EE6820    Paper Readings

project reference papers    project page    xlx audio    EE6820 Home

Last update:    03/27/2001

Week1, Jan 22, 2001

Phase Vocoder
Flanagan & Golden, 1966

This paper presented a scheme to represent speech signal by their short-time phase and amplitude spectra. The principle of this method is to break the original signal into several bandpass signals and represent each as a carrier modulated by the short-time amplitude spectra  and the time derivative of phase spectra, both of which are band-limited signals. The implementation and result is then given, and its applications in multiplexing, time-scaling etc. are discussed.

Possible reasons for not becoming popular in telephone communication:
1. not resilient to noise
2. computation intensive, may not be good for real-time application
3. better method such as PCM took over

Back to Top

Week2, Jan 29, 2001

W. Warren and R. Verbrugge, "Auditory Perception of Breaking and Bouncing Events: Psychophysics", Natural Computation, MIT Press, 1988

Incorporates the "ecological approach" to look at the acoustic consequences of dropping a glass object and its subsequent bouncing vs breaking.

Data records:
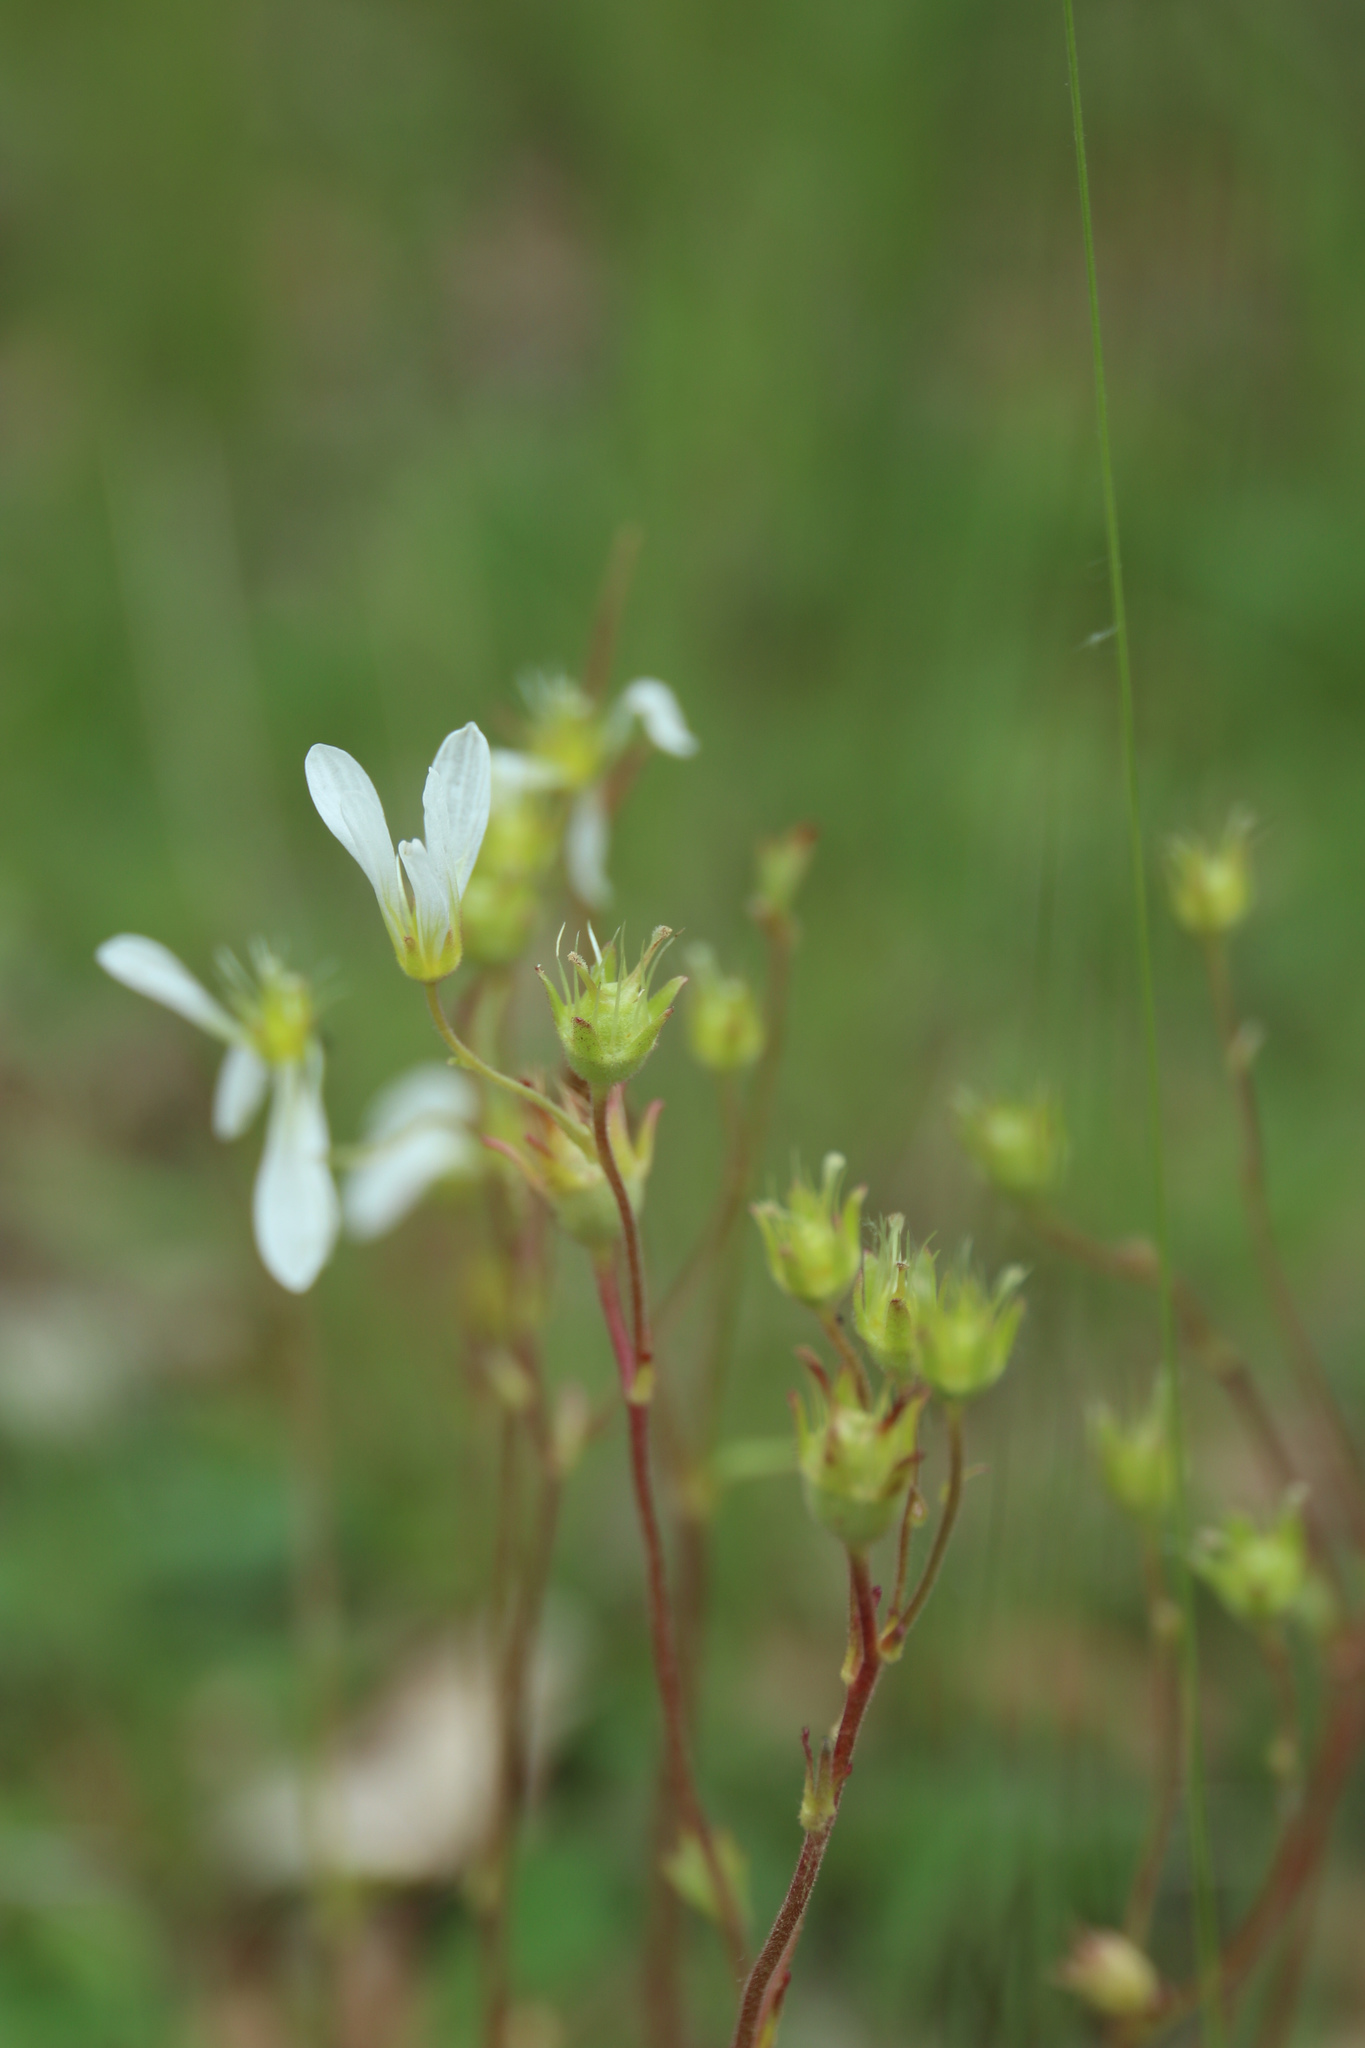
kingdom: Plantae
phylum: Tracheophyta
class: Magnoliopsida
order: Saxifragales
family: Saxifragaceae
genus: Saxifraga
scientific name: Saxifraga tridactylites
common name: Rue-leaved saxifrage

Requirements
#1 Return the part of the readings page between "Back to Top" and "bouncing vs breaking.", inclusive.
#2 Edit the records from the line holding "order: Saxifragales" through the end of the records, inclusive, so that "common name" becomes "vernacular name" and nothing else changes. Output only those lines.
The readings page and the records come from unrelated sources.

In response
#1
Back to Top

Week2, Jan 29, 2001

W. Warren and R. Verbrugge, "Auditory Perception of Breaking and Bouncing Events: Psychophysics", Natural Computation, MIT Press, 1988

Incorporates the "ecological approach" to look at the acoustic consequences of dropping a glass object and its subsequent bouncing vs breaking.

#2
order: Saxifragales
family: Saxifragaceae
genus: Saxifraga
scientific name: Saxifraga tridactylites
vernacular name: Rue-leaved saxifrage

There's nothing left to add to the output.